_What the exercise asks_
Retype each record exactly; no pictures.

═══ Information provided

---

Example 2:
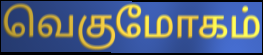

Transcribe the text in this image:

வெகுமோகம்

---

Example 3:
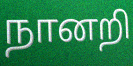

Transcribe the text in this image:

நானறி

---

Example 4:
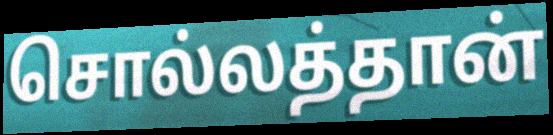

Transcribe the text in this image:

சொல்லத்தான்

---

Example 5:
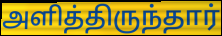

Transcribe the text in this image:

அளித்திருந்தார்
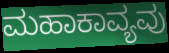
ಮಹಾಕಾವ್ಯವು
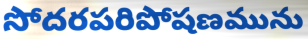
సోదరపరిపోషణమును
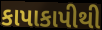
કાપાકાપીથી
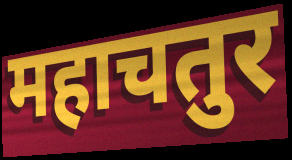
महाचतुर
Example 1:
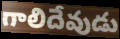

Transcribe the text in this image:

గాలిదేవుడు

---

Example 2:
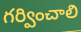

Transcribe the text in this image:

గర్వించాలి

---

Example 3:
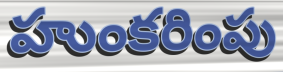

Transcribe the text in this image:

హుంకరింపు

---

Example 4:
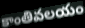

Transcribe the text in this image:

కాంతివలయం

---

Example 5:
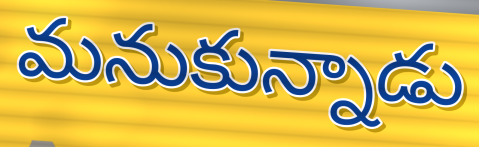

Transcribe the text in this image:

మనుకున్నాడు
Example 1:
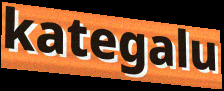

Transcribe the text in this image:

══════

_Written answer_
---

Example 2:

Transcribe the text in this image:

வெகுமோகம்

---

Example 3:

Transcribe the text in this image:

நானறி

---

Example 4:

Transcribe the text in this image:

சொல்லத்தான்

---

Example 5:

Transcribe the text in this image:

அளித்திருந்தார்
ಮಹಾಕಾವ್ಯವು
సోదరపరిపోషణమును
કાપાકાપીથી
महाचतुर
Example 1:

Transcribe the text in this image:

గాలిదేవుడు

---

Example 2:

Transcribe the text in this image:

గర్వించాలి

---

Example 3:

Transcribe the text in this image:

హుంకరింపు

---

Example 4:

Transcribe the text in this image:

కాంతివలయం

---

Example 5:

Transcribe the text in this image:

మనుకున్నాడు
Example 1:

Transcribe the text in this image:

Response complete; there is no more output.